The red fabric is a very soft, lightweight, synthetic of some sort. I'm not exactly sure what the fiber content is, it feels too soft to be polyester (which often feels plasticy), but it's definitely a synthetic of some sort, as it does melt. (I learned this while pressing the hem. Thankfully the dress was actually a bit long so I was able to just cut off the melted piece and re-hem) I picked up about 4 or 5 yards of it at Goodwill for about $1. Although I typically prefer to use cotton for sundresses, this fabric worked really well for this design.
I pretty much made the dress exactly as the pattern showed (Well I actually never looked at the pattern instructions, but the dress came out looking like the pattern envelope so I assume I did it right) I only made a couple alterations. First, I added pockets. Second, I cut up an old bra and sewed it in the front of the dress.
This was very easy to do, and very practical too, thanks to the low back of the dress.
Thanks to my alteration, this is a very comfortable dress to wear, and I might actually use this pattern again! With some major alterations of course, as I don't need 2 of the same dress in my closet.
The other pattern I made up was this one, Butterick B6205. I picked it up because I thought it looked cool and comfortable and quick and easy to make. And it was! No zippers, no buttons, nothing at all complicated.
Now the pattern envelope said I needed over 4 yards of fabric, well that felt a little excessive to me so I only got as much fabric as I thought I'd need, 2 yards. That was enough fabric, but I did have to make some changes once I started cutting the dress out.
The dress is basically four pieces. Skirt front, skirt back, bodice back and bodice front, all cut on the fold.

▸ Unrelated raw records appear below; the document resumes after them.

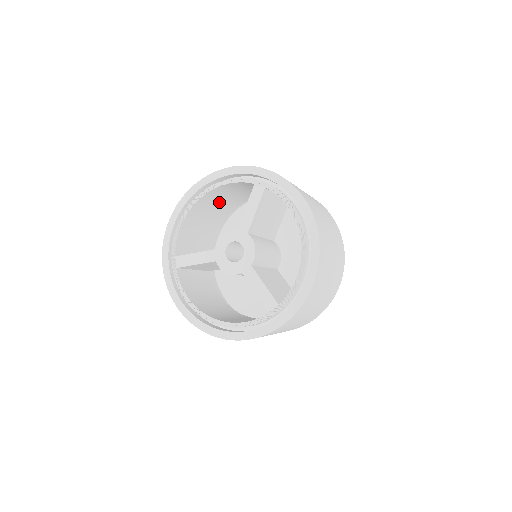
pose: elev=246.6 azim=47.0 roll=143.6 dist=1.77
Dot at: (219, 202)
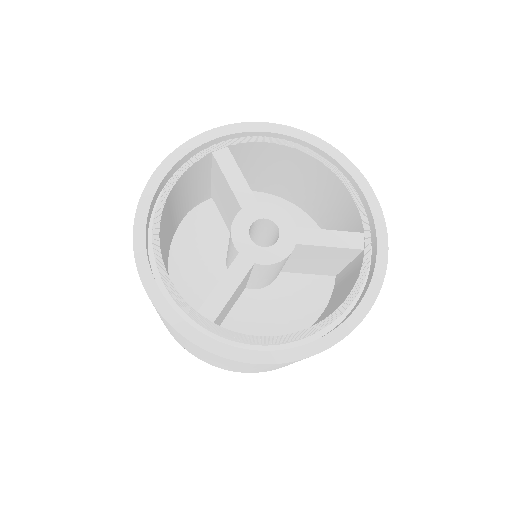
Dot at: (165, 233)
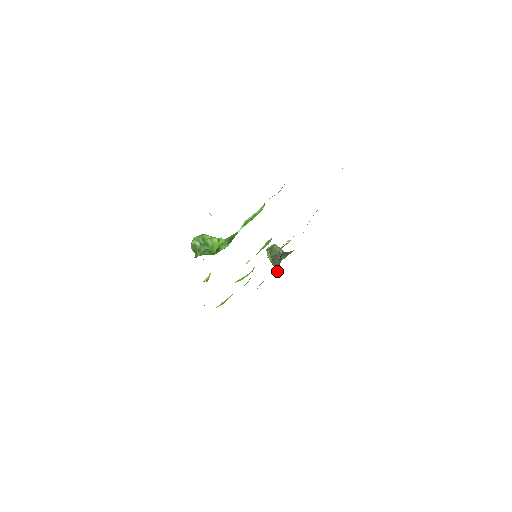
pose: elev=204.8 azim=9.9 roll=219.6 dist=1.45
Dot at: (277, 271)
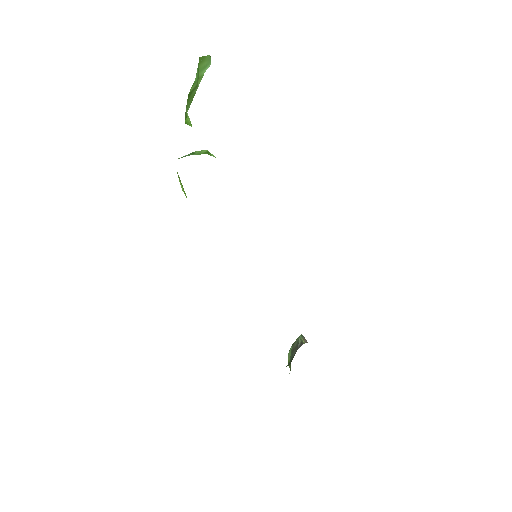
Dot at: (289, 364)
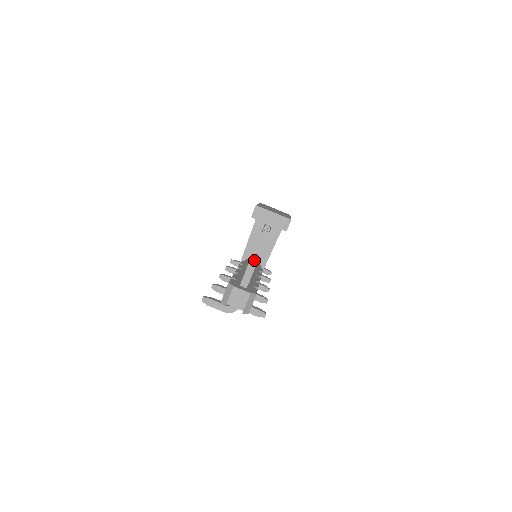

Well with only 2 yards of fabric there wasn't enough "fold" for everything so I had to sew a seam down the center back of the bodice, but that was no big deal.
The bodice was also supposed to be lined with the same fabric the dress was made of. With only 2 yards of fabric I, of course, didn't have enough for the lining. No biggie, I almost never buy fabric to line anything with. I just use whatever is in my stash that some what coordinates. After all, no one ever sees the lining! Well except for with this dress. When the dress is tied at the shoulders, the unbleached muslin I used as lining definitely shows. But, when I throw on my ivory crocheted belt, the ivory lining of the shoulder straps appears to be an intentional design aspect, and the entire look is 'tied' together!
This is a great dress for a hot summer day, cool, comfortable, and yes, it has pockets ( that were actually part of the pattern rather than something I chose to add!). I can't say I regret making it exactly like the pattern showed. I might actually use the pattern again as the base for a future (self-designed) dress. I'm actually already considering how I might combine both this and the 1940's pattern into one swingy, comfortable, easy to make, awesome dress! Check back in a couple months to see if I'm successful. Mean while I've got a few birthday presents I need to make, and major goat chores I need to tackle, so back to work I go!